● 文本节选:
....

本发明专利技术提供了一种人血清氧化低密度脂蛋白的免疫比浊检测试剂盒,其特征在于:包括试剂1和试剂2;所述试剂1包括:10-50mmol/L的缓冲液、0.01-0.1%w/v的聚乙二醇、0.01-0.05%w/v的防腐剂;所述试剂2包括:0.1-0.5%w/v标记有抗人氧化低密度脂蛋白抗体的胶乳颗粒、0.5-5%w/v的稳定物质、10-50mmol/L的缓冲液、0.01-0.05%w/v的防腐剂。该试剂盒灵敏度高、精密度好,适用于全自动生化分析仪。
【技术实现步骤摘要】
本专利技术涉及生物检测领域,具体而言,涉及检测一种人血清中氧化低密度脂蛋白的免疫比浊试剂盒。

....

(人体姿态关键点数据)
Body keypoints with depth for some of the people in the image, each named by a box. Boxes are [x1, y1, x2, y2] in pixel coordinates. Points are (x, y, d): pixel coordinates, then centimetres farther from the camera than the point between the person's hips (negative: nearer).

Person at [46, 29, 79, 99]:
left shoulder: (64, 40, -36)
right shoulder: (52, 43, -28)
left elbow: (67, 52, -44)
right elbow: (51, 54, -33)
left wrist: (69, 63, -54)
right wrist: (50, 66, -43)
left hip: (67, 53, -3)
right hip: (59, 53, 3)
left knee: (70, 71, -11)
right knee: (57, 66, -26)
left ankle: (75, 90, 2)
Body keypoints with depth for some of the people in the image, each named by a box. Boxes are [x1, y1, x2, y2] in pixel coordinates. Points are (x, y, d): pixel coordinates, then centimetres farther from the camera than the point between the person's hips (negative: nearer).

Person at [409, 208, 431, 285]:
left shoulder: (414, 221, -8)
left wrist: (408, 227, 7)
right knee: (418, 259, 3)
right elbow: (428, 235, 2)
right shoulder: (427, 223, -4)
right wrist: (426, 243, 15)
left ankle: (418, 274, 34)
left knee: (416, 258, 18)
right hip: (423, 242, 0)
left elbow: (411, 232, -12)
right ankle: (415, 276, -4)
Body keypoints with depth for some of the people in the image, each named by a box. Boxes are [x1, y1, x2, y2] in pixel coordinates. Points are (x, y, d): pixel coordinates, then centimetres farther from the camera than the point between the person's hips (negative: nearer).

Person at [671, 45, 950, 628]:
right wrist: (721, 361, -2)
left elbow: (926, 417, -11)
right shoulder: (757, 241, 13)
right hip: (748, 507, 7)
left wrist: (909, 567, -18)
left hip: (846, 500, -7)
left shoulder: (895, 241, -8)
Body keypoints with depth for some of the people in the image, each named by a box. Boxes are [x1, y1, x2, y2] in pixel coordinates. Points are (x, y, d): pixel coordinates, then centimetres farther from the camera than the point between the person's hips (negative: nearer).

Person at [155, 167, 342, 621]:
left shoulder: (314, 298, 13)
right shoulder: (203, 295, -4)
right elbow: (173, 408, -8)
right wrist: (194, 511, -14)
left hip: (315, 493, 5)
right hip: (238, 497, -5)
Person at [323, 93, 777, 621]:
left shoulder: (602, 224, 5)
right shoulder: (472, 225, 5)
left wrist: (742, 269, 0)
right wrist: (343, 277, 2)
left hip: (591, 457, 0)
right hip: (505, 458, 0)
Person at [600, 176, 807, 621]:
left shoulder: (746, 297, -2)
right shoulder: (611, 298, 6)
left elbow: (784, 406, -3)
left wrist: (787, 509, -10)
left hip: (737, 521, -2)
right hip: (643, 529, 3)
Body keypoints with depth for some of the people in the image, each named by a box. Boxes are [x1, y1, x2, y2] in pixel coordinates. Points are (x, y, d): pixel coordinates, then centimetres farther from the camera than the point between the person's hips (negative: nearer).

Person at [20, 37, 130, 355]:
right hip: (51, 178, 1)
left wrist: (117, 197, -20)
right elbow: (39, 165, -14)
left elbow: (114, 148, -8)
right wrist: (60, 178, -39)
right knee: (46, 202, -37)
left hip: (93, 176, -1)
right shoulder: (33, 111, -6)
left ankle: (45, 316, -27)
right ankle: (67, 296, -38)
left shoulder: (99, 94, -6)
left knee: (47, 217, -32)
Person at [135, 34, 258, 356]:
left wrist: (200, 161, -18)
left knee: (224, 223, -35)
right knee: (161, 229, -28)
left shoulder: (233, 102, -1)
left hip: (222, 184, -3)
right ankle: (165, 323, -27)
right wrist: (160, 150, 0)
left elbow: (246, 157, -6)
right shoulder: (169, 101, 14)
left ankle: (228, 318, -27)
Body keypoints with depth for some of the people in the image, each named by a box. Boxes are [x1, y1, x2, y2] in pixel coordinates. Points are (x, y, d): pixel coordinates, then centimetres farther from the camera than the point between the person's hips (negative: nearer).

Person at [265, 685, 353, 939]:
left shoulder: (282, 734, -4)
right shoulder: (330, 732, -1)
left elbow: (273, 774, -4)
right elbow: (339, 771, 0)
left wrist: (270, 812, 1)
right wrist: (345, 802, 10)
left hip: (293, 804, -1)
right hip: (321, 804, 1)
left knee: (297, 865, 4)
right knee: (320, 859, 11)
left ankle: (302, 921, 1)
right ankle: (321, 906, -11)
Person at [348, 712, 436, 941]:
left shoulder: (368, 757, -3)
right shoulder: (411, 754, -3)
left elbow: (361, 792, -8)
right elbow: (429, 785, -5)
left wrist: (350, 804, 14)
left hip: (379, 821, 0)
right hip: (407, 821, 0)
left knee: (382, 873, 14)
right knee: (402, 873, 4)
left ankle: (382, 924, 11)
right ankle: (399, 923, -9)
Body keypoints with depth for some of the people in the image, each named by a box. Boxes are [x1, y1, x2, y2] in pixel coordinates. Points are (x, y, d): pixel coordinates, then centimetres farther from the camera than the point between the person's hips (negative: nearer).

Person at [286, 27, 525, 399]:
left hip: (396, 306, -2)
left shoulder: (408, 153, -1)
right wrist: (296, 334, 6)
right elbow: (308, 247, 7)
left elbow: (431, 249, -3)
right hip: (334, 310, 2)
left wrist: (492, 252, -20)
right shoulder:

....

● 理解自测:
1. 请把节选中以"本发明专利技术提供了"开头的段落改写成简短的条目列表，保留其主要事实。
2. 请原样重复节选中"本发明专利技术提供了一种人血"与"密度脂蛋白的免疫比浊试剂盒。"之间的内容，两端的这两处文字也包括在内。

● 参考答案:
1.
- 产品：人血清氧化低密度脂蛋白的免疫比浊检测试剂盒
- 组成：试剂1和试剂2
- 试剂1：10-50mmol/L缓冲液、0.01-0.1%w/v聚乙二醇、0.01-0.05%w/v防腐剂
- 试剂2：0.1-0.5%w/v标记有抗人氧化低密度脂蛋白抗体的胶乳颗粒、0.5-5%w/v稳定物质、10-50mmol/L缓冲液、0.01-0.05%w/v防腐剂
- 特点：灵敏度高、精密度好，适用于全自动生化分析仪

2.
本发明专利技术提供了一种人血清氧化低密度脂蛋白的免疫比浊检测试剂盒,其特征在于:包括试剂1和试剂2;所述试剂1包括:10-50mmol/L的缓冲液、0.01-0.1%w/v的聚乙二醇、0.01-0.05%w/v的防腐剂;所述试剂2包括:0.1-0.5%w/v标记有抗人氧化低密度脂蛋白抗体的胶乳颗粒、0.5-5%w/v的稳定物质、10-50mmol/L的缓冲液、0.01-0.05%w/v的防腐剂。该试剂盒灵敏度高、精密度好,适用于全自动生化分析仪。
【技术实现步骤摘要】
本专利技术涉及生物检测领域,具体而言,涉及检测一种人血清中氧化低密度脂蛋白的免疫比浊试剂盒。